Where they SO assured everyone that they were really there to listen and gather input.....they REALLY wanted to WORK with us and "get along"..
Oh so completely disingenuous on their part as they clearly intend to RAM the plan of 3100 units down our throats.
And Snohomish County? They could give a crap! Urban Center?
What a bunch of liars...
This site has some unique problems that affect the viability of the Project. Site cleanup and remediation alone could add $10000-15000 to the cost of a unit. Other mitigations for traffic, recreation, acoustics, creating a public beach access will add addtional costs to developing this particular property will add dditional significant costs, all of which must be absorbed by the eventual buyers of the units. No question that these units will be on the high end. The cost of mitigating impacts for traffic and site cleanup to the this development will be extraordinarily high. I beleive that the economic model for the development will require a density proximate to what is being proposed. We all want a beautiful beach, we want the ugliest stretch of shoreline in Puget Sound cleaned up, but that will not be possible if the developer tries to sell condos that cannot be sold. It just won't happen.

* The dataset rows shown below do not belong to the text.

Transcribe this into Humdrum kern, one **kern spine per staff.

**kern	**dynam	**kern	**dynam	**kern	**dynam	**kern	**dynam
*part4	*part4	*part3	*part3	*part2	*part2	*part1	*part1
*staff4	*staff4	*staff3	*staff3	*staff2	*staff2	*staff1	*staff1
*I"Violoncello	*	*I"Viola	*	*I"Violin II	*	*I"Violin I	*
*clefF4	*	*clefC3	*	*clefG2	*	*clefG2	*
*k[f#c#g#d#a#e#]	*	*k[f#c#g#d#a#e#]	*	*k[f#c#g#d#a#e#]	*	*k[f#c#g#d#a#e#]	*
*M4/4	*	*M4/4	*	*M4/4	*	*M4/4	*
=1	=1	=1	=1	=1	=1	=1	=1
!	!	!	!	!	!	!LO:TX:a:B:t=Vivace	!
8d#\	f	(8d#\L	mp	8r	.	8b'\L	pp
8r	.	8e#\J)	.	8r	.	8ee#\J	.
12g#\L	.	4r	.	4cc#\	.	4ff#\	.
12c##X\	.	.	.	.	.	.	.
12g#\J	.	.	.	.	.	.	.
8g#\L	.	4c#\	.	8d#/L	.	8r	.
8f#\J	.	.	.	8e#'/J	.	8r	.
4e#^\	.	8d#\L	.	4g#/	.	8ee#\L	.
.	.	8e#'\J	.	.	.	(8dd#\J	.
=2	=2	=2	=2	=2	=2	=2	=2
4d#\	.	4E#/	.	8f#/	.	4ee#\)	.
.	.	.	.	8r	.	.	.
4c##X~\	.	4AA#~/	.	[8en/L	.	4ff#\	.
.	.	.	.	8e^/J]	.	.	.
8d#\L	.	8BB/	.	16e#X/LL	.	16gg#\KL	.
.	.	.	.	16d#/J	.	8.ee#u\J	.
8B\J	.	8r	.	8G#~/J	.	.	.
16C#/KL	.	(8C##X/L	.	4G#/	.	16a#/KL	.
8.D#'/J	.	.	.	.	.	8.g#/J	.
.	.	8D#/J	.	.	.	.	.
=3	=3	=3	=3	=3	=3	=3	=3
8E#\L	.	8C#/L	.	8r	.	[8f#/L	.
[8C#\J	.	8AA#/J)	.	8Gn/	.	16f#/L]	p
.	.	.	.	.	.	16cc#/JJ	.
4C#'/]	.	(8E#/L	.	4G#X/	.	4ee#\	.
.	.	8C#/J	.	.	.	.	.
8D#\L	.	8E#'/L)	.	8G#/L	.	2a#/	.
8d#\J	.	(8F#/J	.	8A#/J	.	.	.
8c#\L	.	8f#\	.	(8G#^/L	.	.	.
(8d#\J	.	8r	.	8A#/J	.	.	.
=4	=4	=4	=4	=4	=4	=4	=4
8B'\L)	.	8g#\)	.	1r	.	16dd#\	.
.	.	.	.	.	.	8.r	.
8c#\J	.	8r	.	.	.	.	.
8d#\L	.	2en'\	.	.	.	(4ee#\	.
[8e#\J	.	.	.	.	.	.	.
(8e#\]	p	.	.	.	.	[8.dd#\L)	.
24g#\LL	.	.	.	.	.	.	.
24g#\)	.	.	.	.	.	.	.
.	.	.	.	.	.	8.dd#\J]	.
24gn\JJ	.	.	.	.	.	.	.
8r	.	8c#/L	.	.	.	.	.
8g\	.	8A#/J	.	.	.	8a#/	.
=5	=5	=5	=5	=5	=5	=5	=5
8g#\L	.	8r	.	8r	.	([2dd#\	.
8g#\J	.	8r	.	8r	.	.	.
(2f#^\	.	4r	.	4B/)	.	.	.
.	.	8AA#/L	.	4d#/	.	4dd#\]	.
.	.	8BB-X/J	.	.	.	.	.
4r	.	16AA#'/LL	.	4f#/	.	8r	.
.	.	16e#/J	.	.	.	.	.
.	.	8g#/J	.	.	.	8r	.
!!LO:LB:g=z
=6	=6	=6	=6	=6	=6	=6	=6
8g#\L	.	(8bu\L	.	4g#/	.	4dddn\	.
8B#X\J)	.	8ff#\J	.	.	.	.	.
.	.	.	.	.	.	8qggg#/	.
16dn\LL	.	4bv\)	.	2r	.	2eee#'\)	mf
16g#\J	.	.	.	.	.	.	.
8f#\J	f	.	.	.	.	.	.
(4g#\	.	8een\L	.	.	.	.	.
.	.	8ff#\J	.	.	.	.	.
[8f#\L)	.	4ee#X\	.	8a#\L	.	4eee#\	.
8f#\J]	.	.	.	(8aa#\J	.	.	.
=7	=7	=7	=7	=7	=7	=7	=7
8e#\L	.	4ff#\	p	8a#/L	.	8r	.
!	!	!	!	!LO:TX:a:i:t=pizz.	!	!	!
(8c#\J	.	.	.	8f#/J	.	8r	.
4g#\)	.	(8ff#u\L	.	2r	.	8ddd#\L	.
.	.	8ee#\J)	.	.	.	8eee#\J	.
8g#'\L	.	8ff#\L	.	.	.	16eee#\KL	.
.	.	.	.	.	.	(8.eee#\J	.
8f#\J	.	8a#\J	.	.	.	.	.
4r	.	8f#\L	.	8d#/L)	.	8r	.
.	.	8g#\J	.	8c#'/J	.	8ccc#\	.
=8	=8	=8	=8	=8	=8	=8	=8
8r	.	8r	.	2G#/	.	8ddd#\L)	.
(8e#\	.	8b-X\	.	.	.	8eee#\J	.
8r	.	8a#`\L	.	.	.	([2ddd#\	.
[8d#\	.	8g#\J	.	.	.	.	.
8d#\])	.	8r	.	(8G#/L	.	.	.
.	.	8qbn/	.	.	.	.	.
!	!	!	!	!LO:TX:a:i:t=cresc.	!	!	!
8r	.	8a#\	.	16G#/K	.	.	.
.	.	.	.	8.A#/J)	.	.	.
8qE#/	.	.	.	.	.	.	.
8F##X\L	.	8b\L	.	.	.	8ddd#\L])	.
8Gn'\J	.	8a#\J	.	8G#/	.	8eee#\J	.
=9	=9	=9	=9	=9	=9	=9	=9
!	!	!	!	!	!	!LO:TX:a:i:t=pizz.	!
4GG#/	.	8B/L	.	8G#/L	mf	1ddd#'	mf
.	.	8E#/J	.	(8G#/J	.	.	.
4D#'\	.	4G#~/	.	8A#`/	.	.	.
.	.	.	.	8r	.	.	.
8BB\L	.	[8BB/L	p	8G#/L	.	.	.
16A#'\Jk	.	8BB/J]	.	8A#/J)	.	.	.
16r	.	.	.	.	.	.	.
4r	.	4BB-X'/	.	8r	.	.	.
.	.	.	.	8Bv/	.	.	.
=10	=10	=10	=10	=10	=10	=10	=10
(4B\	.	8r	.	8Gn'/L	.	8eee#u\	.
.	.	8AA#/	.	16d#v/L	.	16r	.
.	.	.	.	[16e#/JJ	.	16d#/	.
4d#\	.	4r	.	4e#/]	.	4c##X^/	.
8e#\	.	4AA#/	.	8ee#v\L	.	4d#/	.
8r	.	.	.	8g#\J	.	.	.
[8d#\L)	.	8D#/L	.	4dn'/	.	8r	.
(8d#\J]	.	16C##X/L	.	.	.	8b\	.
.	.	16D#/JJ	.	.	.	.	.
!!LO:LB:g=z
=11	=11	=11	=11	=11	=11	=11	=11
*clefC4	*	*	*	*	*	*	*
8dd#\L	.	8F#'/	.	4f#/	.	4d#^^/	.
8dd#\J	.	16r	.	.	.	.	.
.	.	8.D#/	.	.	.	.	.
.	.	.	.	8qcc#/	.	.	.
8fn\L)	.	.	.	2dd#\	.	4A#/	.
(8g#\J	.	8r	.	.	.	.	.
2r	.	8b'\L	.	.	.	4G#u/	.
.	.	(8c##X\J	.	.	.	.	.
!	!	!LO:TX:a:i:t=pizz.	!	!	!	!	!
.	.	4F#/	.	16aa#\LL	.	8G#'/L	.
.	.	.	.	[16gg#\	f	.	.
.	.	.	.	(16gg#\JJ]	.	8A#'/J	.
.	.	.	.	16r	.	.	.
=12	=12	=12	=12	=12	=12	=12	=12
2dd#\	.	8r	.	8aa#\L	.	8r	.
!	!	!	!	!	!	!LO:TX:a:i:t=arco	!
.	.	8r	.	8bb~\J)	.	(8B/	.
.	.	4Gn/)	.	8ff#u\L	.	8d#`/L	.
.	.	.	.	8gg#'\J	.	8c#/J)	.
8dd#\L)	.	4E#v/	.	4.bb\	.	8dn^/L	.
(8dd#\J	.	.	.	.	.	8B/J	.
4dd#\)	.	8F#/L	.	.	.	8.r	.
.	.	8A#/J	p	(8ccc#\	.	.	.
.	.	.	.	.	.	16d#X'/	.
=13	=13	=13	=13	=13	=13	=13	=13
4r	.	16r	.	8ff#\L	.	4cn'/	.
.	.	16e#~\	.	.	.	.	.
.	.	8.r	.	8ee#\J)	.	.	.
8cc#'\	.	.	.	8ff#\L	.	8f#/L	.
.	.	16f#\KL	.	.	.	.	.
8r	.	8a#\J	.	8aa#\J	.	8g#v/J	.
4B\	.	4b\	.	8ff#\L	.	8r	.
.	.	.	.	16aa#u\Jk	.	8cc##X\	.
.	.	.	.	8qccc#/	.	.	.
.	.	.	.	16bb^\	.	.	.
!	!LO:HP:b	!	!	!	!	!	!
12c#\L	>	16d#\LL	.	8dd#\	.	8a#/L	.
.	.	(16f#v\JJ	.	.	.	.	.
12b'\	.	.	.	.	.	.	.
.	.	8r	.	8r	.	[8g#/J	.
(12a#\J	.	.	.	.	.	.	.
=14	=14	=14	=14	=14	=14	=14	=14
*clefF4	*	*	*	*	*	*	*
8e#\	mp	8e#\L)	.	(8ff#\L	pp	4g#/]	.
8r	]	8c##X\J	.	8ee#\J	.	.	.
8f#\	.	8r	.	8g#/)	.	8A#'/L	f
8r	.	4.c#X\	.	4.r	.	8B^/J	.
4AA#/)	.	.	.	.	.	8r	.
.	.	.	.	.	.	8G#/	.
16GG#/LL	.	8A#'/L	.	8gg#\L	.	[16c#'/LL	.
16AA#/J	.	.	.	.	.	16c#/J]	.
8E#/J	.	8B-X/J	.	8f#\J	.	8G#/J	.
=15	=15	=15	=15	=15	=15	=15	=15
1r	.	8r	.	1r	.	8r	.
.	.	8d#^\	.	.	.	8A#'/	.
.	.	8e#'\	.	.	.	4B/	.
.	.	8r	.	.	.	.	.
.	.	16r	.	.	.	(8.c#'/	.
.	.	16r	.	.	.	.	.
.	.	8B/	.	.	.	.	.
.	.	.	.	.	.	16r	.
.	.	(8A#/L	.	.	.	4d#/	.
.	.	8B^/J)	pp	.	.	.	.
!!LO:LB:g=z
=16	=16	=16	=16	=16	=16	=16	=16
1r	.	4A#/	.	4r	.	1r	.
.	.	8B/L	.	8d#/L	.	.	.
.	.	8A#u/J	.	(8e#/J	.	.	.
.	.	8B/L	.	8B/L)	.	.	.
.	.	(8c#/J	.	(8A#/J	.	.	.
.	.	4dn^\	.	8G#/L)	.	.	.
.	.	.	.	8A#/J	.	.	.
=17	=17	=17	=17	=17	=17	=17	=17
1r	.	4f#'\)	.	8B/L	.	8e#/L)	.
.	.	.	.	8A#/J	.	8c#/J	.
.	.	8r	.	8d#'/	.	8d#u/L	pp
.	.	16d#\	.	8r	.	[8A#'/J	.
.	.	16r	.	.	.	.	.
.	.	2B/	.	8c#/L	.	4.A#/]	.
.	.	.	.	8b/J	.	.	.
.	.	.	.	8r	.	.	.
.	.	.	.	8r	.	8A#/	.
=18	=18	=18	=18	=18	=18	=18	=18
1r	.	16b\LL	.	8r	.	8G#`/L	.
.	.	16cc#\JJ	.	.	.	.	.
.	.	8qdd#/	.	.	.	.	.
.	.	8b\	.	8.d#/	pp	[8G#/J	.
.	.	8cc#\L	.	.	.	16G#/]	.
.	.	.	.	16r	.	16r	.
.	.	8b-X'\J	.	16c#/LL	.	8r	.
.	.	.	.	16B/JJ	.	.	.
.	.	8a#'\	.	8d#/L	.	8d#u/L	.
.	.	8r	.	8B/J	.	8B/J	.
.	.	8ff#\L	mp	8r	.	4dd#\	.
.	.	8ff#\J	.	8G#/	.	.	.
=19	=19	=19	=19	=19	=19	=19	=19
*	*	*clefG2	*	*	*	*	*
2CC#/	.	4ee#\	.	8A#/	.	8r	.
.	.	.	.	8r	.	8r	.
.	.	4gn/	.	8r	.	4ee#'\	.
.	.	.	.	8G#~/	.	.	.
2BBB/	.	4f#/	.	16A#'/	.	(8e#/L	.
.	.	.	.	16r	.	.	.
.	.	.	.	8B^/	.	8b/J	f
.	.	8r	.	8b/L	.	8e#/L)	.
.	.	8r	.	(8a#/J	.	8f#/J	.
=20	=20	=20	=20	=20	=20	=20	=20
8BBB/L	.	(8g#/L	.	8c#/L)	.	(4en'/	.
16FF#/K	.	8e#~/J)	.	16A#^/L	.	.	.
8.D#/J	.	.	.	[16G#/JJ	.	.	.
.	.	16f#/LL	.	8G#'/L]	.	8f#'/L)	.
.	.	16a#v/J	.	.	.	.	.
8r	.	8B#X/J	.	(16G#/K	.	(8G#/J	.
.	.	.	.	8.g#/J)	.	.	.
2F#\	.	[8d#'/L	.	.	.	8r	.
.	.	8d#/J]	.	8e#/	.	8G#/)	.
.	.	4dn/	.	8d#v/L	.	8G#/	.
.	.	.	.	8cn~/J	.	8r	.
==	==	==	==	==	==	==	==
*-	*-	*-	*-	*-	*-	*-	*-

If this project were proposed in Vancouver, B.C. they would be offering tax incentives and basically handing them the key to the City. The same would be true for many Cities in the world and in many cities across this land. Hello, we are in a recession here. We have someone who is willing to absorb millions of dollars negative cash flow for many years, to undertake a major project in our backyard that will result in well over a billion dollars in construction alone, put people to work, create new job opportunities, increase property values, add to the tax base so we can afford to support our teachers, police and firefighters, and at the same time provide access to a restored beach asset. This is progress. For all you liberals out there, this is type of project Obama was talking about in his recent speach to the American people. Not the people in Snohomish County, or the wealthy community of Woodway, Richmond Beach, or Shoreline; the American people. We have managed to discourage companies like Boeing (gone in 10 years) from expanding here and this is just another example of our collective negative activism against any major development. This is an opportunity to make a statement to other prospective developers that we want projects like this to succeed. We want our communities to grow and prosper. Unfortunately, with the GMA we have a built-in mechanism assuring that our largest law firms will have their several years of fee generating activity, lawsuits, appeals, etc. back and forth,sucking millions of dollars out of the project. These costs and delays add virtually no value or return to the Community that could not have been achieved by a competant Architectural firm, which they have, and a Community willing to negotiate and work together to achieve their respective goals.
Increase our tax base? No. It will increase Snohomish County's tax base while costing Shoreline taxpayers the cost of more use of Shoreline roads, parks etc.